As demons roar and angels quake,

rise my ancestors, awake!

 Smoke from the fire began swirling around and around, doubling in volume with each revolution, and rising in the air until it stood a good twenty feet above Eileen’s head. Fear began to make her nauseous, but the power of what she released kept her transfixed, watching the spectacle. Crackling sounds came from the cloud of smoke then lights flashed from within. The cloud began to swell then contract, then swelled one more time, until an explosive sound shook the headstones throughout the graveyard.

 Eileen screamed, dropped to the ground and covered her head. After a few moments, she realized there was no sound except for her heavy breathing, in and out. She jumped when a woman’s voice with a cockney accent invaded the silence. “Hallo. Who are you?”

 Cautiously rising and looking up, Eileen saw a gauzy apparition floating above her head. The spirit was an old woman dressed in Victorian clothes.

 “I . . . I’m Eileen. Who . . . who are you?”

 “My name’s Morna.”

 Recognition came to Eileen. “You’re my great-great-great Aunt Morna. I recognize you from the painting in our house.”

 “You’re my niece, you say. Well tell me why in the devil you woke me up.” The ghost flew down and put her face a few inches in front of Eileen.

 Jumping back, Eileen replied, “I wasn’t trying to raise just you. I meant to raise all my ancestors buried here.”

 “Well then, you must have done something wrong now haven’t you?” Aunt Morna put her hands on her hips and shook her head accusingly.

 “I . . . I didn’t have quite all the right objects for the spell so I made some substitutions.”

 “Substitutions? Blimey! It’s a stroke of luck you didn’t unleash the hounds of hell now, isn’t it?”

 Feeling embarrassed, Eileen turned her head away. Her big plan to show her mother she could handle herself was falling apart due to this miserable failure of a spell. Then she thought, “Maybe I don’t need a whole flock of ancestors.” Perhaps she could salvage the plan by getting Aunt Morna to scare her mom.

 Steeling herself up, Eileen turned back to the ghost and said, “Aunt Morna, I command you to fly to my house and give my mother a good fright.”

 Morna responded with a raucous, cackling laugh. “Command me, she says. Give her mother a good fright, she says.” Again with the cackling laugh. “Why should I do a daft thing like that?”

 “Um. Well. You see, my mother won’t let me stay out past nine o’clock on Halloween,” Eileen blurted. “And, um, you know, I wanted to show her I’m old enough to do what I want.”

 “Stay out past nine o’clock? On Halloween? I never heard such rubbish. Not a minute past five o’clock for my daughters on Halloween or any other night. And mind you, if boys are around there had better be a chaperone.”

 “A chaperone?” Eileen felt horrified at the thought of having to have an adult around whenever she was with a boy.

 “Now you hear me girl, you gather this stuff up and go on home to your mother. Make sure you mind her, and stop this nonsense about raising your ancestors, or casting any other spell by yourself till your training is done. Do you hear me?” Morna raised herself up high and pointed a crooked finger at Eileen.

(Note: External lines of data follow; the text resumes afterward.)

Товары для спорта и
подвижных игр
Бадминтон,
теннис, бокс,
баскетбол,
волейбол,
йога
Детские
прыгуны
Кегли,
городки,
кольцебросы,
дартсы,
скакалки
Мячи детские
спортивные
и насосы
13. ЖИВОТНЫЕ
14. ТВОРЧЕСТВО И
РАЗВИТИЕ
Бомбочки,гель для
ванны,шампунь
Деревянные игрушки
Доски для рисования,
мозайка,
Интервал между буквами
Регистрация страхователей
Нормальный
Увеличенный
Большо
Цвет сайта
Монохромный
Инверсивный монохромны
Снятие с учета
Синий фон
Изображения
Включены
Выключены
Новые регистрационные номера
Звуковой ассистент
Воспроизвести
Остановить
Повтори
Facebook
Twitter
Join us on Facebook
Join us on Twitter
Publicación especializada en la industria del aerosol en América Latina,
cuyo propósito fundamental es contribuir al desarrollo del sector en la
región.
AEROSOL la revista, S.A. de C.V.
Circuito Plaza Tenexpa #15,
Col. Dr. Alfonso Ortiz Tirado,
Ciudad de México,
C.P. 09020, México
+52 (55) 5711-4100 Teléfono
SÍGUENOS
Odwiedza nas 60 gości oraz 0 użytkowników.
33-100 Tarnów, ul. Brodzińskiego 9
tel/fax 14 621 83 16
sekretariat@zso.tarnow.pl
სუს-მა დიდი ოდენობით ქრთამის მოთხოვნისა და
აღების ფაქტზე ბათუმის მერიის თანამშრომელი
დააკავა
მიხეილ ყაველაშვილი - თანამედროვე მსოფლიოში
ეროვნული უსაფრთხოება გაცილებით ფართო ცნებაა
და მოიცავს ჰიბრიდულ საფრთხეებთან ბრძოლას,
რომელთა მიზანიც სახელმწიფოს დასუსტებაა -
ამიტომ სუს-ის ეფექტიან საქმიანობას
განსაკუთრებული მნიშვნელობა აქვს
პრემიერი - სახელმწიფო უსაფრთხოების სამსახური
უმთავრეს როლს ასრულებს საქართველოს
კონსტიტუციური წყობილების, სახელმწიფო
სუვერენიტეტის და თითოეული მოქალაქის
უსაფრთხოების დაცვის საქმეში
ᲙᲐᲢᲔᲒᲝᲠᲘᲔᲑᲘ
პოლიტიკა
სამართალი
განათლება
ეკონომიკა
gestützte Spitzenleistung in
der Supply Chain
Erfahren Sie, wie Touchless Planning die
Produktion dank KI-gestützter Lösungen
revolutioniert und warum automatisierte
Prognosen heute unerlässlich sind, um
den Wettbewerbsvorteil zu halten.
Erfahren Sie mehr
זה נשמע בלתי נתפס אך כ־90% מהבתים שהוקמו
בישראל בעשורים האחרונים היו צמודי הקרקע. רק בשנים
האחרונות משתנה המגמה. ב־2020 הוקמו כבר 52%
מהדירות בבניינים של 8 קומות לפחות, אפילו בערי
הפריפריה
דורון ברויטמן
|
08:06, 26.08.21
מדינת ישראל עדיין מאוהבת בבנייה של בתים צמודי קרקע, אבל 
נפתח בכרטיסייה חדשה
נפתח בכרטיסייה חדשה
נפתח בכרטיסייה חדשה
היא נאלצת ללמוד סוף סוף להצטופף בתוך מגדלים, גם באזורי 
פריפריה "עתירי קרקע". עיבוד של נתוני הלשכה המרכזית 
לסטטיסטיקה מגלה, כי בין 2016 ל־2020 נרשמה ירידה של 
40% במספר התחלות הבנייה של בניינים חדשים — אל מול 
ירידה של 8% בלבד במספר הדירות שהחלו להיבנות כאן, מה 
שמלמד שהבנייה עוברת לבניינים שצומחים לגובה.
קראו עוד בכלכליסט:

 With her earlier sense of rebellion fading, Eileen responded “Yes ma’am.”

 “Good.” With that, Morna started twirling till she was nothing but a tornado of smoke. Lights grew bright in the middle, and the vortex snapped into the ground leaving not a trace behind.

 Eileen quickly gathered up her things and went straight home. She entered the house through the living room door and found her mother sitting on the sofa reading a book. Eileen thought about trying one more time to change her mother’s mind about the Halloween curfew, but she thought she saw a scowl come across the face of her Aunt Morna in the painting above the fireplace. So instead, she kissed her mother on the cheek and headed off to bed. “Goodnight Eileen,” said Eleanor as her daughter left the room. After finishing the chapter of her book, Eleanor rose to get ready for bed. Before she turned off the light, she whispered “Goodnight, Aunt Morna.”